IndexReader iRead = IndexReader.open(directory);
IndexSearcher iSearch = new IndexSearcher(iRead);
// Parse a simple query that searches for the word "lucene".
// Note: you need to specify the fieldname for the query
// (in our case it is "content").
QueryParser parser = new QueryParser(Version.LUCENE_35, "content", analyzer);
Query query = parser.parse("lucene in");
// Search the Index with the Query, with max 1000 results
ScoreDoc[] hits = iSearch.search(query, 1000).scoreDocs;
// Iterate through the search results
for (int i=0; i<hits.length;i++) {
// From the indexSearch, we retrieve the search result individually
Document hitDoc = iSearch.doc(hits[i].doc);
// Specify the Field type of the retrieved document that you want to print.
// In our case we only have 1 Field i.e. "content".
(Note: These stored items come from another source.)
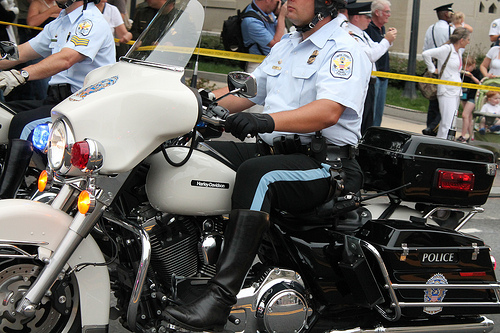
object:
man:
[0, 0, 116, 202]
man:
[342, 1, 398, 136]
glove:
[224, 112, 275, 141]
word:
[423, 251, 456, 262]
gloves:
[197, 88, 217, 101]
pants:
[203, 143, 336, 222]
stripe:
[250, 162, 331, 210]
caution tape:
[0, 15, 500, 94]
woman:
[421, 26, 473, 139]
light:
[70, 136, 104, 172]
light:
[47, 113, 77, 175]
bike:
[0, 0, 497, 333]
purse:
[416, 44, 453, 101]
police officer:
[420, 2, 455, 136]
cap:
[433, 2, 453, 13]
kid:
[479, 90, 500, 135]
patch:
[70, 18, 94, 46]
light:
[38, 170, 48, 193]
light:
[77, 190, 96, 215]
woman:
[480, 37, 500, 76]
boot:
[156, 209, 272, 333]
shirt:
[28, 2, 116, 94]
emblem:
[70, 19, 93, 47]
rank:
[69, 34, 89, 47]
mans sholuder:
[72, 13, 112, 54]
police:
[422, 253, 454, 264]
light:
[433, 168, 476, 194]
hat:
[346, 0, 373, 17]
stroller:
[473, 76, 500, 142]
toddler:
[479, 89, 500, 136]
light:
[31, 122, 50, 156]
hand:
[225, 112, 276, 142]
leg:
[216, 157, 339, 276]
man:
[156, 0, 372, 333]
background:
[0, 0, 499, 135]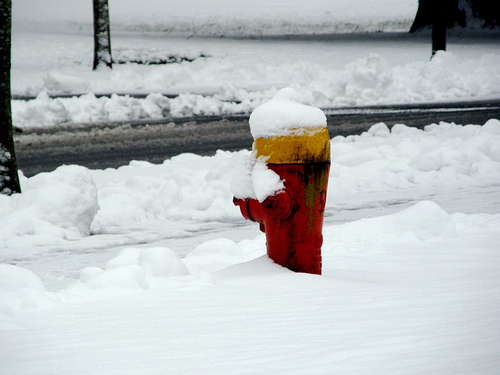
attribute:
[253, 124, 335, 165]
top — yellow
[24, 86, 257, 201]
snow — wet, slushy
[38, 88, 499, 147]
road — plowed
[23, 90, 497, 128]
sidewalk — plowed, snowy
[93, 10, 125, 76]
trunk — small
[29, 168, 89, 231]
snowball — large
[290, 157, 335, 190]
stains — dark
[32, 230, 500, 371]
snow — white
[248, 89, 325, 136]
snow — white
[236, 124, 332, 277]
fire hydrant — yellow, red, controlling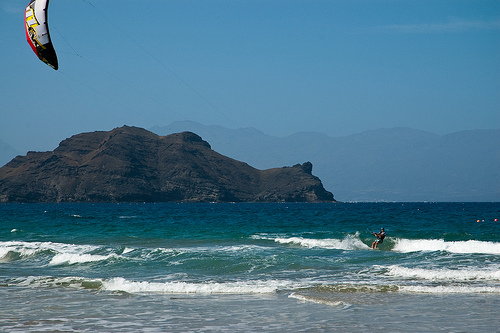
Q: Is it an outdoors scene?
A: Yes, it is outdoors.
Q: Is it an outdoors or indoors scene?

System.out.println(hitDoc.get("content"));
}
iSearch.close(); iRead.close(); directory.close();
}
}
The field needs to be analyzed as well as term vectors need to be enabled.
doc.add(new Field("content", value, Field.Store.YES, Field.Index.ANALYZED, Field.TermVector.YES));
You can disable storing if you do not plan to retrieve that field from the index.